__PROBLEM TO SOLVE__.
Some lines in the entries contain the word "Right". Copy all of them.

__Collected data__.
- - - -

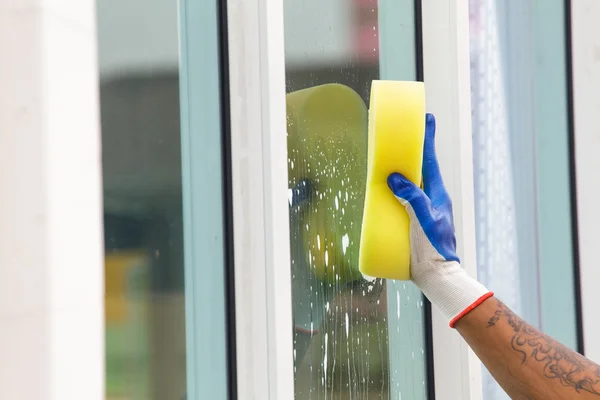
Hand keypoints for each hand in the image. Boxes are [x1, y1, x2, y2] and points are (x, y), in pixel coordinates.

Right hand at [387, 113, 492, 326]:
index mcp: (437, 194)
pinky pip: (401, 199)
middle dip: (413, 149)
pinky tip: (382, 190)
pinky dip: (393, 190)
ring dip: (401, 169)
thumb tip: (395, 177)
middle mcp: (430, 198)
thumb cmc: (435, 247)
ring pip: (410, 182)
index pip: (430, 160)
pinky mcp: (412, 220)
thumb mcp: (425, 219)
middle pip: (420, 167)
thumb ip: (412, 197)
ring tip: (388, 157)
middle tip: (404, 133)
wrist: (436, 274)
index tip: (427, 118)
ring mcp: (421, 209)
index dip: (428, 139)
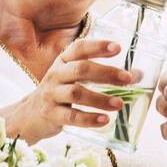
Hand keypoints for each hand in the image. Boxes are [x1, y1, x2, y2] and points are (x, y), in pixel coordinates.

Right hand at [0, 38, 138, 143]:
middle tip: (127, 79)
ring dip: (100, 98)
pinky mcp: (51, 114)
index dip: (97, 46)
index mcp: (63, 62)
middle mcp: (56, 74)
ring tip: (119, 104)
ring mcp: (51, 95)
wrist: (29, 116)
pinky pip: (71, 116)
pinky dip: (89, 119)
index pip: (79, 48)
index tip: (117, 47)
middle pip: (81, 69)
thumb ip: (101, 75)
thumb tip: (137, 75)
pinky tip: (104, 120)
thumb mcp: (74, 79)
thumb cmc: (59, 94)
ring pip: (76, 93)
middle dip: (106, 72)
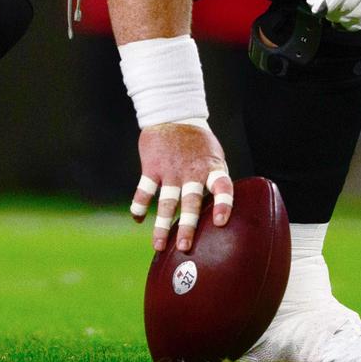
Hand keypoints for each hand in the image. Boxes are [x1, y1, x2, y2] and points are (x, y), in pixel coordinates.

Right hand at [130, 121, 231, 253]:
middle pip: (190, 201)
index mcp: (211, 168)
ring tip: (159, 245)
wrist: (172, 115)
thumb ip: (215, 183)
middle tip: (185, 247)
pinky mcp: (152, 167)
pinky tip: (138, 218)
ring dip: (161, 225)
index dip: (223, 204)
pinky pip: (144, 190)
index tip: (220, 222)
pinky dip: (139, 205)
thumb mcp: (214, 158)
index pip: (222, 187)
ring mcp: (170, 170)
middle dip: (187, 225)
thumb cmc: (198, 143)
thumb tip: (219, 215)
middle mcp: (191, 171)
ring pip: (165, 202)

- - - -

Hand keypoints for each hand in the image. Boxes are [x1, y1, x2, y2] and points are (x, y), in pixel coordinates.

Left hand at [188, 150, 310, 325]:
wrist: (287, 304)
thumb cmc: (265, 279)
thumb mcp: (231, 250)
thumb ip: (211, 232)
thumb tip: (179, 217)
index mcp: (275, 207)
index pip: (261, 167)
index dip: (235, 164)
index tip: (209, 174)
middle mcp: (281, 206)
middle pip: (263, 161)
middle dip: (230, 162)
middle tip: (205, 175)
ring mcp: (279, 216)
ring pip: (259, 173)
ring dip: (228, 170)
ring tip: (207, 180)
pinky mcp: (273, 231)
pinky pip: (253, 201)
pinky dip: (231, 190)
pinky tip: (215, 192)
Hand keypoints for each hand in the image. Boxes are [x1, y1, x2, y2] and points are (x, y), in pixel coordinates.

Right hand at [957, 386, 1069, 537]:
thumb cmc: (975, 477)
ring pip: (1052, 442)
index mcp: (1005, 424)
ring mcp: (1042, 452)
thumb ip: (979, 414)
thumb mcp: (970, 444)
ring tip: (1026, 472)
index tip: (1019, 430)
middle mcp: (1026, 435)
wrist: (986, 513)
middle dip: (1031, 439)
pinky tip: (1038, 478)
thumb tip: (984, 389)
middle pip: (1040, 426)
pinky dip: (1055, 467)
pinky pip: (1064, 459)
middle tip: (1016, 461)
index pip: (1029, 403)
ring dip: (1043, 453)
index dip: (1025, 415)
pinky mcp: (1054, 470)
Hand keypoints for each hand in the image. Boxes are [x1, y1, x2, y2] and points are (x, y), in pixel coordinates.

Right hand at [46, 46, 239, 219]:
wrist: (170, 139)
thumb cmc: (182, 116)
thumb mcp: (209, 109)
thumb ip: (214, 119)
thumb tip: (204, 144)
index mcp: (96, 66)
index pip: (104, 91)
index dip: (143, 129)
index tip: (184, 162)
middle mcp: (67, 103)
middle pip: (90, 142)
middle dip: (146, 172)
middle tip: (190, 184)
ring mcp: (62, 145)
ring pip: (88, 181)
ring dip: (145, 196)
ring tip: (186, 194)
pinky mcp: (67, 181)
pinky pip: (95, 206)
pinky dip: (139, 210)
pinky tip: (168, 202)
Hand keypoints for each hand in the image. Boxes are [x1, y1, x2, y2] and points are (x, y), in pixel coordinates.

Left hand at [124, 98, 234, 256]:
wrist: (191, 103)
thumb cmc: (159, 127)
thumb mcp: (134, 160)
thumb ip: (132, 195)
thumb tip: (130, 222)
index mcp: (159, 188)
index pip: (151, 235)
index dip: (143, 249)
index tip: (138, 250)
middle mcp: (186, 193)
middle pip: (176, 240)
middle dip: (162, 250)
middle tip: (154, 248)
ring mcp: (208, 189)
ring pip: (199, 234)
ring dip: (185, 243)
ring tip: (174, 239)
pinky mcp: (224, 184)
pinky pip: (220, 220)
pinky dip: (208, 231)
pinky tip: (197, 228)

- - - -

__TASK RESULT__.
Right hand at [387, 113, 492, 326]:
Right hand at [0, 38, 138, 143]:
Right hand at [130, 121, 231, 253]:
Right hand at [957, 386, 1069, 537]:
Right hand at [46, 46, 239, 219]:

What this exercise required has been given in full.